TASK INSTRUCTIONS: Exactly as written, return every line of the data below apart from the pictures.

DATA SHOWN:
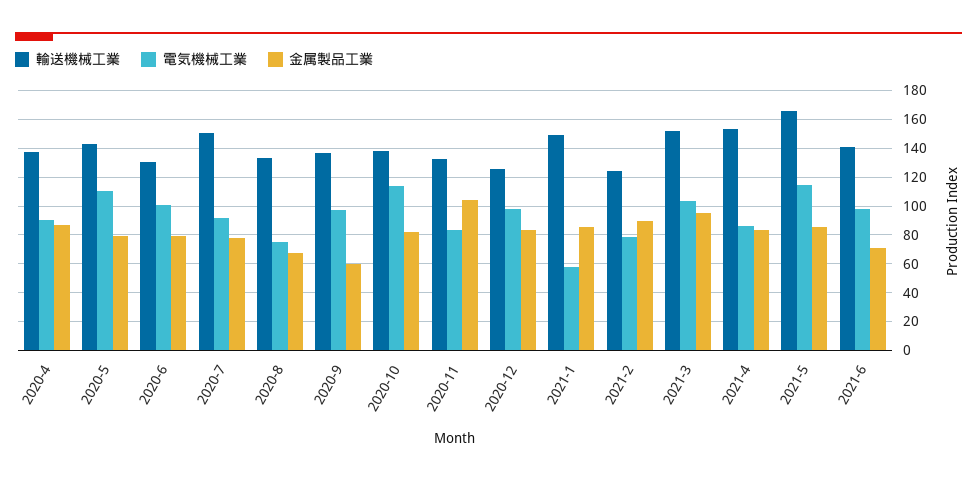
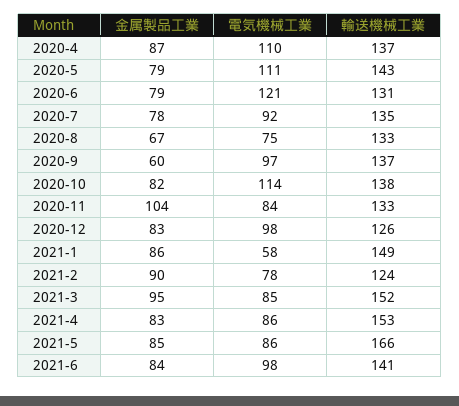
  {
    "輸送機械工業": {
      "2020-4": 137,
      "2020-5": 143,
      "2020-6": 131,
-     "2020-7": 150,
+     "2020-7": 135,
      "2020-8": 133,
      "2020-9": 137,
      "2020-10": 138,
      "2020-11": 133,
      "2020-12": 126,
      "2021-1": 149,
      "2021-2": 124,
      "2021-3": 152,
      "2021-4": 153,
      "2021-5": 166,
      "2021-6": 141
    },
    "電気機械工業": {
-     "2020-4": 90,
+     "2020-4": 110,
      "2020-5": 111,
-     "2020-6": 100,
+     "2020-6": 121,
      "2020-7": 92,
      "2020-8": 75,
      "2020-9": 97,
      "2020-10": 114,
      "2020-11": 84,
      "2020-12": 98,
      "2021-1": 58,
      "2021-2": 78,
-     "2021-3": 105,
+     "2021-3": 85,
      "2021-4": 86,
-     "2021-5": 115,
+     "2021-5": 86,
      "2021-6": 98
    },
    "金属製品工業": {
      "2020-4": 87,
      "2020-5": 79,
      "2020-6": 79,
      "2020-7": 78,
      "2020-8": 67,
      "2020-9": 60,
      "2020-10": 82,
      "2020-11": 104,
      "2020-12": 83,
      "2021-1": 86,
      "2021-2": 90,
      "2021-3": 95,
      "2021-4": 83,
      "2021-5": 85,
-     "2021-6": 70
+     "2021-6": 84
    }
  }

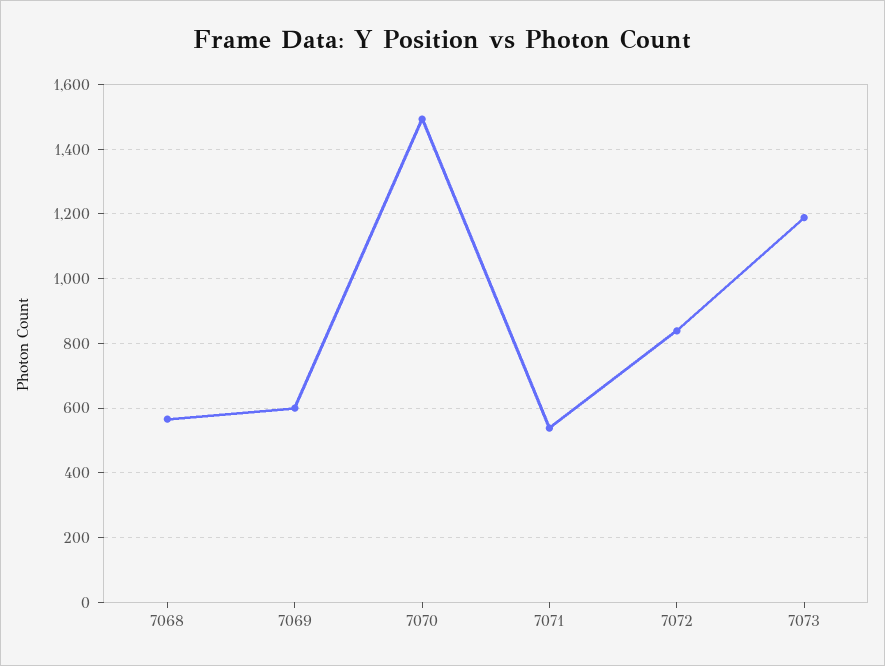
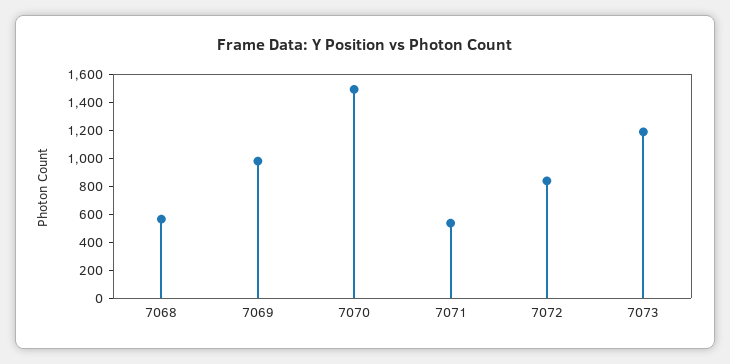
  {
    "7068": 560,
-   "7069": 600,
+   "7069": 1000,
    "7070": 1500,
    "7071": 540,
    "7072": 840,
    "7073": 1180
  }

SOLUTION:
  {
    "輸送機械工業": {
      "2020-4": 137,
      "2020-5": 143,
      "2020-6": 131,
-     "2020-7": 150,
+     "2020-7": 135,
      "2020-8": 133,
      "2020-9": 137,
      "2020-10": 138,
      "2020-11": 133,
      "2020-12": 126,
      "2021-1": 149,
      "2021-2": 124,
      "2021-3": 152,
      "2021-4": 153,
      "2021-5": 166,
      "2021-6": 141
    },
    "電気機械工業": {
-     "2020-4": 90,
+     "2020-4": 110,
      "2020-5": 111,
-     "2020-6": 100,
+     "2020-6": 121,
      "2020-7": 92,
      "2020-8": 75,
      "2020-9": 97,
      "2020-10": 114,
      "2020-11": 84,
      "2020-12": 98,
      "2021-1": 58,
      "2021-2": 78,
-     "2021-3": 105,
+     "2021-3": 85,
      "2021-4": 86,
-     "2021-5": 115,
+     "2021-5": 86,
      "2021-6": 98
    },
    "金属製品工業": {
      "2020-4": 87,
      "2020-5": 79,
      "2020-6": 79,
      "2020-7": 78,
      "2020-8": 67,
      "2020-9": 60,
      "2020-10": 82,
      "2020-11": 104,
      "2020-12": 83,
      "2021-1": 86,
      "2021-2": 90,
      "2021-3": 95,
      "2021-4": 83,
      "2021-5": 85,
-     "2021-6": 70
+     "2021-6": 84
    }
  }

  {
    "7068": 560,
-   "7069": 600,
+   "7069": 1000,
    "7070": 1500,
    "7071": 540,
    "7072": 840,
    "7073": 1180
  }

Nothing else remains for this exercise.